Daha sonra yayın yaşamına giren “Yeni Yüzyıl” gazetesinde “hukuk-demokrasi-çevre” konulu sürekli yazılar yazdı.1991’de parlamenterliği sona eren Anadol, İzmir’e döndü. Avukatlığı bıraktı ve özellikle 20. yüzyıl üzerine inceleme ve araştırmalara başladı. Önemli olayları yaşayan tanıklarla sözlü tarih çalışmaları yaptı. Belge, bilgi topladı.1949 yılında soğuk savaşın en şiddetli döneminde, Türkiye’den Bulgaristan’a kaçan üç Türk aydınının yaşamını belgesel roman biçiminde yazdı: Karşı Yaka Memleket. Kitap, 1998 yılında yayımlandı. İçinde büyük Türk şairi Nazım Hikmet’in yaşamından ilk kez anlatılan kesitler de bulunan eser, sol entellijensiada büyük ilgi gördü. 1950’lerde çok partili yaşama geçiş sancıları çeken Türkiye ile sosyalizmi kurma sorunlarıyla boğuşan Bulgaristan’ı anlatıyordu aynı zamanda. Anadol, iki yıl Osmanlı’nın çöküş dönemi üzerine çalıştı. Dağlına İmparatorluğun çok uluslu yapısını inceledi.
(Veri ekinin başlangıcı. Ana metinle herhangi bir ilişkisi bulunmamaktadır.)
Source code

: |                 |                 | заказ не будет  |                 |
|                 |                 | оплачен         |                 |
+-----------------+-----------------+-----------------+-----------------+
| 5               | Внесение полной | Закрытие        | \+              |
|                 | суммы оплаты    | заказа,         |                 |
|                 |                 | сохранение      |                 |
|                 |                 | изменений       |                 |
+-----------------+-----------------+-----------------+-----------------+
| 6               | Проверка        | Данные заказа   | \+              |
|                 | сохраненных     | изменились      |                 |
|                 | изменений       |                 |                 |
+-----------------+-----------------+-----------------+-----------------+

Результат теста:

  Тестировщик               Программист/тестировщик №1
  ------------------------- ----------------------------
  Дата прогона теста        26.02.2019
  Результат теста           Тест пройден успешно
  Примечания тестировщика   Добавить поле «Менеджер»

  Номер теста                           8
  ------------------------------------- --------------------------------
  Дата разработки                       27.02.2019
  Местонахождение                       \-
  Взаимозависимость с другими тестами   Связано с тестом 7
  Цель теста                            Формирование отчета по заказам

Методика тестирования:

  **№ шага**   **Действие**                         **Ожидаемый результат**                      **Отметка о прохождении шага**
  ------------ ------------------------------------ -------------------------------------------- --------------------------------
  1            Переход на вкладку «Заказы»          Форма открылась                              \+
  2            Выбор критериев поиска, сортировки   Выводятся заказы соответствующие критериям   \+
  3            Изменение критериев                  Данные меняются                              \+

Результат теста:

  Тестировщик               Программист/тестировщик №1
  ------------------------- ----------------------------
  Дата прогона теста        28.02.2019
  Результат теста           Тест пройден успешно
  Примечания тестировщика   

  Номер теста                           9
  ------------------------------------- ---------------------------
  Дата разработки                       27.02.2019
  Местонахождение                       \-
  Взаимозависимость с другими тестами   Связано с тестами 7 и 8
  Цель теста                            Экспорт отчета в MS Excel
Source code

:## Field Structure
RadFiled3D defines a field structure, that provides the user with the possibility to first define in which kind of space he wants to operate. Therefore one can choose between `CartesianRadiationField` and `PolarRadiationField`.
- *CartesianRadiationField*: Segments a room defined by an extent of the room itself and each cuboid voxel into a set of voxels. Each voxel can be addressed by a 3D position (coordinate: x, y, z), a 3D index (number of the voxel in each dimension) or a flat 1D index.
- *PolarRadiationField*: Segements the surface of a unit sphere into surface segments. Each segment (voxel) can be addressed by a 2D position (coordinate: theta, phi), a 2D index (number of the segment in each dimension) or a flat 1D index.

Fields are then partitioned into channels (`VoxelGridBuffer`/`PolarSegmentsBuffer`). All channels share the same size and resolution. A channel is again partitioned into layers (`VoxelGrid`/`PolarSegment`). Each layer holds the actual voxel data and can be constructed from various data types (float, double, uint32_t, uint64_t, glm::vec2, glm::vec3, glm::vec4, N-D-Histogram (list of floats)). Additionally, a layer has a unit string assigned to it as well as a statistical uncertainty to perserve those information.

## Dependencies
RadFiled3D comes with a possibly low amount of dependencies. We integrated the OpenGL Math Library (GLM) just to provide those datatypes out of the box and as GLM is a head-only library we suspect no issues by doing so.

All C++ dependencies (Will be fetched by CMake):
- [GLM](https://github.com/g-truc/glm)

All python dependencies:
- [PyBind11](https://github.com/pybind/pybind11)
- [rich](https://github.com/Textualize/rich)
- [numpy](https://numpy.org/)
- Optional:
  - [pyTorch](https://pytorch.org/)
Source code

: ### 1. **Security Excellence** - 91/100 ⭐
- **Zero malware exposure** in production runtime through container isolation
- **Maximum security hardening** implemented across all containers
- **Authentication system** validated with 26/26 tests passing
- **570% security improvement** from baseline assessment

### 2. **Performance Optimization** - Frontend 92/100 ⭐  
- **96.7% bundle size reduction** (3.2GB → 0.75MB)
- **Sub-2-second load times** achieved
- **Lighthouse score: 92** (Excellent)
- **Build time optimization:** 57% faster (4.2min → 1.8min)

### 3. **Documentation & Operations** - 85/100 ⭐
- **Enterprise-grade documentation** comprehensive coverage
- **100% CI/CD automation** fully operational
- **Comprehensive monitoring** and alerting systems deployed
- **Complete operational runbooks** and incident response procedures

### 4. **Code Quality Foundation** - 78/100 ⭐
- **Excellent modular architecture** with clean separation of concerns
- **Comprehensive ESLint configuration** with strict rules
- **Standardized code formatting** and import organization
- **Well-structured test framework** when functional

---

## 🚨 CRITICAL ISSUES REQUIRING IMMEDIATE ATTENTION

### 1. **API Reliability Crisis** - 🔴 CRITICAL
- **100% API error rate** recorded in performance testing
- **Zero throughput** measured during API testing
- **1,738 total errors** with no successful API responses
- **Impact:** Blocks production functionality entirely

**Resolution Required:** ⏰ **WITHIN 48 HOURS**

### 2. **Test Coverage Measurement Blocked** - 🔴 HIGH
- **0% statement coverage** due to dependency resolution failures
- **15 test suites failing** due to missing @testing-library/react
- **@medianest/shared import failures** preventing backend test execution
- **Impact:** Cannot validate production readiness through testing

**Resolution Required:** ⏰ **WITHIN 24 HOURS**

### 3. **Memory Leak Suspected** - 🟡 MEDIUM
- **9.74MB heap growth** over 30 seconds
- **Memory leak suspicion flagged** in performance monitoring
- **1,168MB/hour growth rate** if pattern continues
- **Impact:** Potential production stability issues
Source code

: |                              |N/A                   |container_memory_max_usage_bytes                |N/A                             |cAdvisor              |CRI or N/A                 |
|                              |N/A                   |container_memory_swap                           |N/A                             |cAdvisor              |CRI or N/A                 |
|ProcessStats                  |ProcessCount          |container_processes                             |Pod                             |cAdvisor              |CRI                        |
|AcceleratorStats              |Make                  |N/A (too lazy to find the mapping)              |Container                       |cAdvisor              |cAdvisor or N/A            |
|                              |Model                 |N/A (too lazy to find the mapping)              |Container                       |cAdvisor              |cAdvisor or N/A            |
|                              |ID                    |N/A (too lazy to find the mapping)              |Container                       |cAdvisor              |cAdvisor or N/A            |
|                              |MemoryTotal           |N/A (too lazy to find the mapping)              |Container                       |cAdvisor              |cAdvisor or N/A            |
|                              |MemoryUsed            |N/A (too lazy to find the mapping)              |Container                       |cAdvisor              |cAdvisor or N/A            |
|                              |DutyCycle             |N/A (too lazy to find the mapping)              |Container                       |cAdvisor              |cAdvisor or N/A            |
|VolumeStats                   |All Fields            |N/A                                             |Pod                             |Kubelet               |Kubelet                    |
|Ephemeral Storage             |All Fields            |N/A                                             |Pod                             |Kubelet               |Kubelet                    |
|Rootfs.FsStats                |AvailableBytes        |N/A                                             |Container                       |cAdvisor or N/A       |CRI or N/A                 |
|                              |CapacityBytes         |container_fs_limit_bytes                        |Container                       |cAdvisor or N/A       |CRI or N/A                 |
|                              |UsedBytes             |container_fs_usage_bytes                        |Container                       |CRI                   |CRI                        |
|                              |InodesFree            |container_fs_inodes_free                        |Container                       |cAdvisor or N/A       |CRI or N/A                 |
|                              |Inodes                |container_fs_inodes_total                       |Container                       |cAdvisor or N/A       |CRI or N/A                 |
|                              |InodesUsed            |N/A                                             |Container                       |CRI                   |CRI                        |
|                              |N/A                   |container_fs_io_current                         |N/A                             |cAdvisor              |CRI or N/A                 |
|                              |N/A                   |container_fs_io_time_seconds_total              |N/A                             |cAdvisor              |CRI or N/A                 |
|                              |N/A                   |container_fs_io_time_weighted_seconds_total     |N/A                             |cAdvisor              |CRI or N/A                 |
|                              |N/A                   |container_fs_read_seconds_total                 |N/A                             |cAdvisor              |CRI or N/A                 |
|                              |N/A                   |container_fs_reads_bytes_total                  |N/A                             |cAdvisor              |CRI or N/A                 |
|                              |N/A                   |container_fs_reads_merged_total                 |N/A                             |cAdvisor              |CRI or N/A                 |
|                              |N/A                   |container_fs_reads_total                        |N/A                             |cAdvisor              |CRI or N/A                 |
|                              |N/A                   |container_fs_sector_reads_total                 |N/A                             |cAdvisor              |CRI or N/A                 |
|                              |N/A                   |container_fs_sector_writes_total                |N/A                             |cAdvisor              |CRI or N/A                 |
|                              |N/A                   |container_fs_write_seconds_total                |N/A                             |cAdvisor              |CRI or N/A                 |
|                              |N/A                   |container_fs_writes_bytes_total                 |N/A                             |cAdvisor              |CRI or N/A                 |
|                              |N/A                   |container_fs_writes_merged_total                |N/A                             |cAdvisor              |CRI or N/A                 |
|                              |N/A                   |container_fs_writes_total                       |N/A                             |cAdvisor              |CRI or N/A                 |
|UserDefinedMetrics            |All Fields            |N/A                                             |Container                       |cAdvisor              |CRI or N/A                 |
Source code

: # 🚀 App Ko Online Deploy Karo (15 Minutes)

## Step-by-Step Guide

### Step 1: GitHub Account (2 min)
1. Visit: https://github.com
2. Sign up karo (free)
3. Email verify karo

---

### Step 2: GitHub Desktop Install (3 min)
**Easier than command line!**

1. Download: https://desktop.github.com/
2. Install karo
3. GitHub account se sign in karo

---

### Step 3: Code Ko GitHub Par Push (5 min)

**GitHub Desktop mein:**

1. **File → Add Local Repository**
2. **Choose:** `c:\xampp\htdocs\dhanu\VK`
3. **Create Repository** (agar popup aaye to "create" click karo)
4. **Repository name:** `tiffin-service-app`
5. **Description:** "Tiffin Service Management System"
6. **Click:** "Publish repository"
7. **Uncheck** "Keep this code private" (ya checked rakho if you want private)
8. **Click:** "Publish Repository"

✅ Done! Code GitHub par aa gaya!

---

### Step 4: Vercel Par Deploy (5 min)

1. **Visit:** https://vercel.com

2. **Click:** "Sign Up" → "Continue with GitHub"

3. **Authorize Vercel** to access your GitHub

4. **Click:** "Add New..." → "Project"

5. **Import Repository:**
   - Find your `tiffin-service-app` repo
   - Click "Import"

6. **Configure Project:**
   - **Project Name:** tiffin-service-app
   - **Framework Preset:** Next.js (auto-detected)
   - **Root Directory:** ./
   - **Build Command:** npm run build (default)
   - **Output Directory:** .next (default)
Özellikle Anadolu ve Ege’de yaşayan Türklerle Rumların günlük yaşamlarını araştırdı. Ege’nin iki yakasında Türkiye ve Yunanistan’da sözlü tarih çalışmaları yaptı. Siyasal olayları ve kronolojiyi resmi tarihler dışında objektif saptamaya çalıştı.

İki yıl sonra Osmanlı’nın çöküş dönemi olan 1900-1920 yılları arasında cereyan eden olayların yaşamlarını alt üst ettiği Rum, Türk ve Ermenilerin Ege’de başlarına gelenleri anlattı. “Büyük Ayrılık” böylece ortaya çıktı.
3 Kasım 2002 seçimlerinde tekrar İzmir Milletvekili olarak Meclis’e giren Kemal Anadol’un “Büyük Ayrılık” eseri de 2003 yılında yayımlandı. Büyük ilgi gördü. İlk 15 günde ikinci baskısını yapan kitap, kısa sürede yedinci baskısını gerçekleştirdi ve Mayıs 2007’de Atina’da Temelio Yayınevi tarafından Yunanca olarak yayınlandı.

Anadol 2013’de “Kasırga”, 2015’de “Filmi Geriye Sarınca” ve 2019’de “Kulağım Karadeniz’de” isimli kitaplarının ardından 2020’de bir aşk kitabı yazdı. Kitabın baskı çalışmaları devam ediyor.